Extracted page text data
━━━━━━━━━━

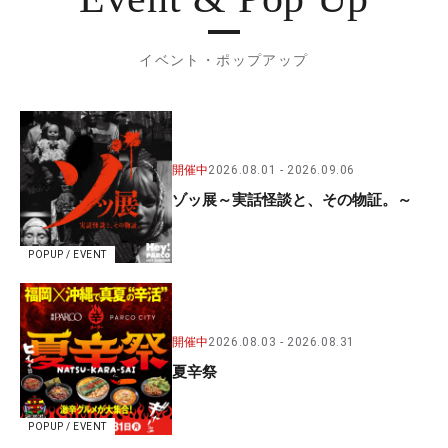
イベント・ポップアップ
開催中
2026.08.01
2026.09.06
ゾッ展～実話怪談と、その物証。～
POPUP / EVENT
開催中
2026.08.03
2026.08.31
夏辛祭
POPUP / EVENT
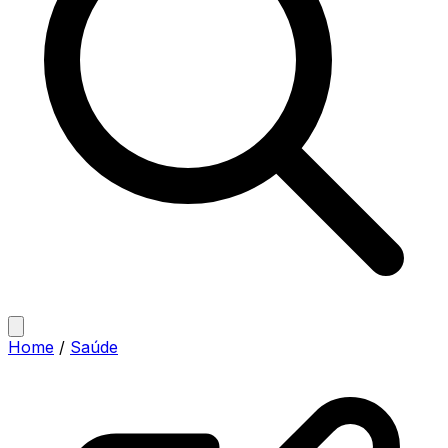
Home
/
Saúde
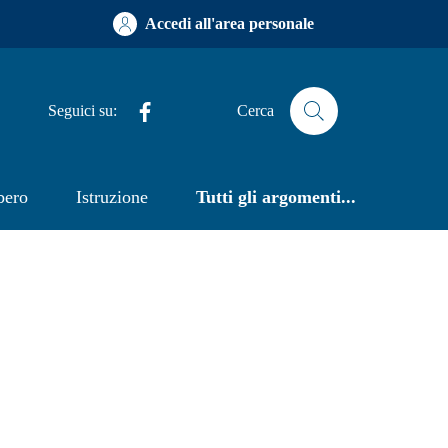
Accedi all'area personale
Facebook
Seguici su:
Cerca
bero
Istruzione
Tutti gli argomenti...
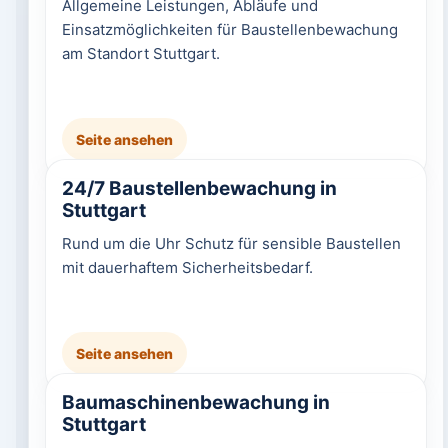
Allgemeine Leistungen, Abläufe und
Einsatzmöglichkeiten für Baustellenbewachung
am Standort Stuttgart.
Seite ansehen
24/7 Baustellenbewachung in
Stuttgart
Rund um die Uhr Schutz für sensible Baustellen
mit dauerhaftem Sicherheitsbedarf.
Seite ansehen
Baumaschinenbewachung in
Stuttgart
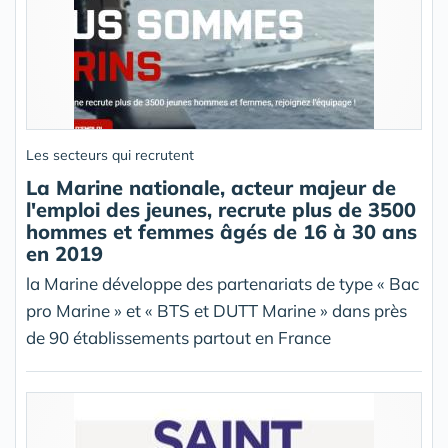
Les secteurs qui recrutent
La Marine nationale, acteur majeur de
l'emploi des jeunes, recrute plus de 3500
hommes et femmes âgés de 16 à 30 ans
en 2019
la Marine développe des partenariats de type « Bac
pro Marine » et « BTS et DUTT Marine » dans près
de 90 établissements partout en France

━━━━━━━━━━

### TO DO
Copy all lines from the data that hold the word "Marine".

### EXPECTED ANSWER
La Marine nationale, acteur majeur de
la Marine développe des partenariats de type « Bac
pro Marine » et « BTS et DUTT Marine » dans près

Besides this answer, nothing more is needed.